Gut, ich kann gerade für dieses Zitat nicht die Quelle belegen, aber ich bin sicher, dass er das irgendwann gesagt hat. Hier in Weimar, im Dauerregen.

Wir sind mit der Recherche zu meinem zukünftigen Buch beschäftigt: Die schönsten Museumscafés. Über den Anspruch (Deutschlands, Europas oder gar noch mehr) muss ich noch ein bisschen nachdenken.

Hier und heute ist es so etwas wie Notwehr. Corona und das Wetter haben sich gegen uns verschworen. Wir laufen im strömenden Regen durch den Park an der Ilm, vorbei an der Stadtburg und einem sehr nassen August auf einem sehr nassen Pferd. Identifizieren die Amaliabibliothek als das Haus mit der langen Schlange davor, in die wir uns kurz einstellen. Als Monsieur von einem Erkundungsgang zurückkommt mit der Nachricht: Zwei Stunden Wartezeit – mindestens, sagen wir Amalia erstmal Tschüss. Die Seifengasse bringt uns auf – ohne Fahrradsattel wieder – romantisch-altmodischem Kopfsteinpflaster ins Zentrum, wo wir grinsend die lange Schlange vor Goethes Haus betrachten. Vielen Dank, genau die Ausrede, die wir brauchen. Bei Schiller ist es nicht ganz so voll – typisch, nicht wahr -, aber trotzdem zu ungemütlich, um zu warten. Wir erfinden uns unsere Weimarer Sehenswürdigkeiten, wie Hoffmann’s Buchhandlung (deren Deppen-Apostroph, nicht meiner), in der ganz sicher schon Goethe drinnen in dicken Wälzern blätterte, während der arme Schiller sich draußen am Fenster die Nase plattdrückte.

■ ■ ■

**ANHAND DER INFORMATIONEN:**
a) Wie lange hätte man laut dem Bericht über Weimar vor der Amaliabibliothek mindestens warten müssen?
b) Führen Sie den Bericht über Weimar im Anschluss an seinen letzten Satz fort.
Die Daten werden hierfür nicht benötigt.

**BEREITGESTELLTE DATEN:**

■ ■ ■

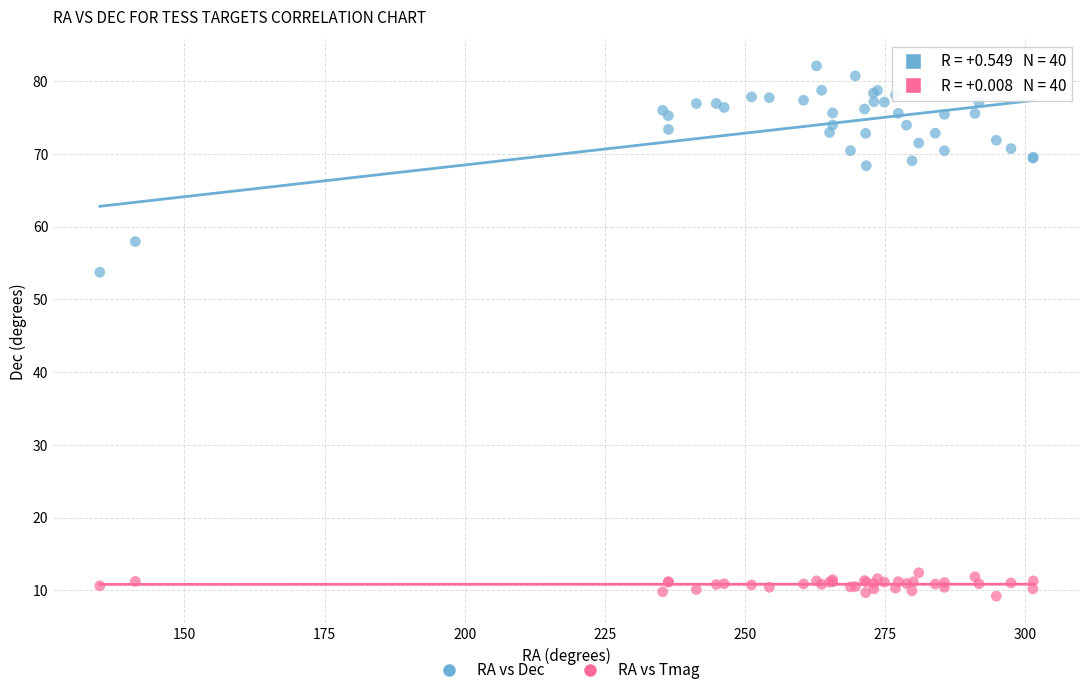

What is the X range (max minus min) for the scatter plot?

166.6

■ ■ ■

**GEORDNETE ERGEBNISSE:**
a) Mindestens zwei Stunden.

b)
So kommen wir über die Schillerstraße zum Theaterplatz mit dem berühmten Denkmal. Goethe versucht gerade Schiller vom Sockel zu schubsen, während ich rasch im Haus der Weimarer Republik nachfrage, ob sie vielleicht… Haben sie und wir setzen uns nieder zu intensiver Recherche. Die lokale Spezialität, eine XXL-Nussecke aus Mürbeteig und Nussmasse ist mit einer dicken Schicht Schokolade überzogen. Vollwertkost nennt Monsieur so etwas. Der Mohnstreuselkuchen ist allerdings nicht mehr ganz frisch. Das bringt leider Abzüge in der B-Note. Wir sind so konzentriert am Testen, dass uns entgeht, dass es Besuchsbeschränkungen gibt. Weshalb wir die Wartezeit – noch mehr Kaffee und Kuchen erscheint uns nicht gerechtfertigt – mit Bummeln durch Weimars Straßen verbringen.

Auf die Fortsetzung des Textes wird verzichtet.